= Estratto del documento =
'''
E’ tutta "made in Umbria e in Orvieto" la straordinaria scoperta destinata a segnare una nuova tappa nella storia dell’arte. Per dipingere il noto affresco il Trionfo di Galatea, conservato a Roma in Villa Farnesina, oggi sede dell’Accademia nazionale dei Lincei, Raffaello diede vita ad un esperimento unico, realizzando il primo colore artificiale della storia, da allora noto come "blu egizio". Si tratta uno dei primi pigmenti in assoluto di origine non naturale il cui uso si era perso dopo la fine dell’Impero romano, sostituito dal lapislazzuli.
'''
= Dati forniti =
'''
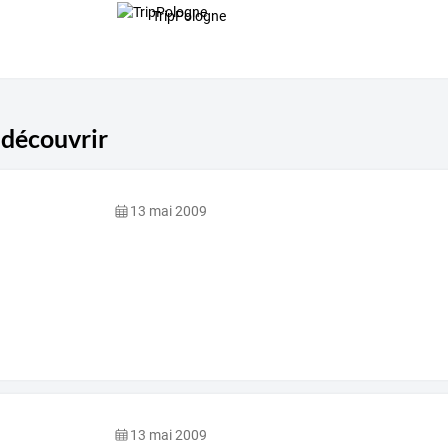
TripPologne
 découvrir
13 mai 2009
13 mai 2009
'''
'''
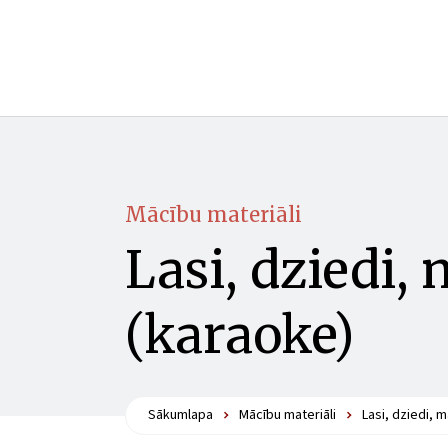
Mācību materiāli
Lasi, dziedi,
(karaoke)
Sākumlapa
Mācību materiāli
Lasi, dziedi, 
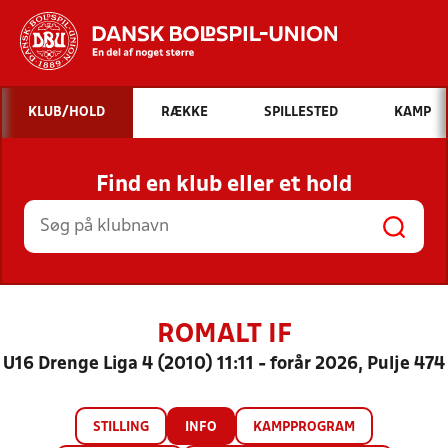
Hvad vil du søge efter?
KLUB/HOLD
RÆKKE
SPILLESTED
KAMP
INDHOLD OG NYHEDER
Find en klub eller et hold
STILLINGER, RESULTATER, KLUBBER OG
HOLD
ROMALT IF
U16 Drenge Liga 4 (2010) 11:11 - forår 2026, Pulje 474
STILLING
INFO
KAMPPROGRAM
'''
= Domande sul materiale =
(1) Rispondi alle seguenti domande in base all'articolo sul blu egizio di Raffaello.
(a) In quale edificio romano è conservato il Trionfo di Galatea?
(b) Quale pigmento prese il posto del blu egizio dopo la fine dell'Impero romano?
(c) Quali due luoghi indica l'articolo come origine della scoperta?
(2) Prosegui l'articolo sul blu egizio usato da Raffaello nel Trionfo di Galatea, riprendendo dopo l'ultima frase riportata.

= Risultati =
(1)
(a) Villa Farnesina, oggi sede dell'Accademia nazionale dei Lincei.
(b) Il lapislazzuli.
(c) L'Umbria e Orvieto.

(2)
Il ritrovamento di questo colore sul Trionfo di Galatea è il primo caso in assoluto del Rinascimento dopo secoli di oblìo, nonché un unicum nella produzione raffaellesca ampiamente studiata. La scoperta si deve ad un gruppo di ricercatori guidati dal professor Antonio Sgamellotti, accademico de Lincei e professore emerito di chimica dell’Università di Perugia. Nel gruppo, anche la dottoressa Chiara Anselmi orvietana e dipendente del Cnr di Porano che si occupa di tecniche di spettroscopia molecolare e che, insieme a Claudio Seccaroni dell’Enea, Michela Azzarelli, Manuela Vagnini del Laboratorio di diagnostica per i beni culturali di Spoleto, Roberto Alberti e Tommaso Frizzi, ha condotto analisi non-invasive puntuali e di imaging sull’affresco del maestro urbinate trovando l’inaspettato.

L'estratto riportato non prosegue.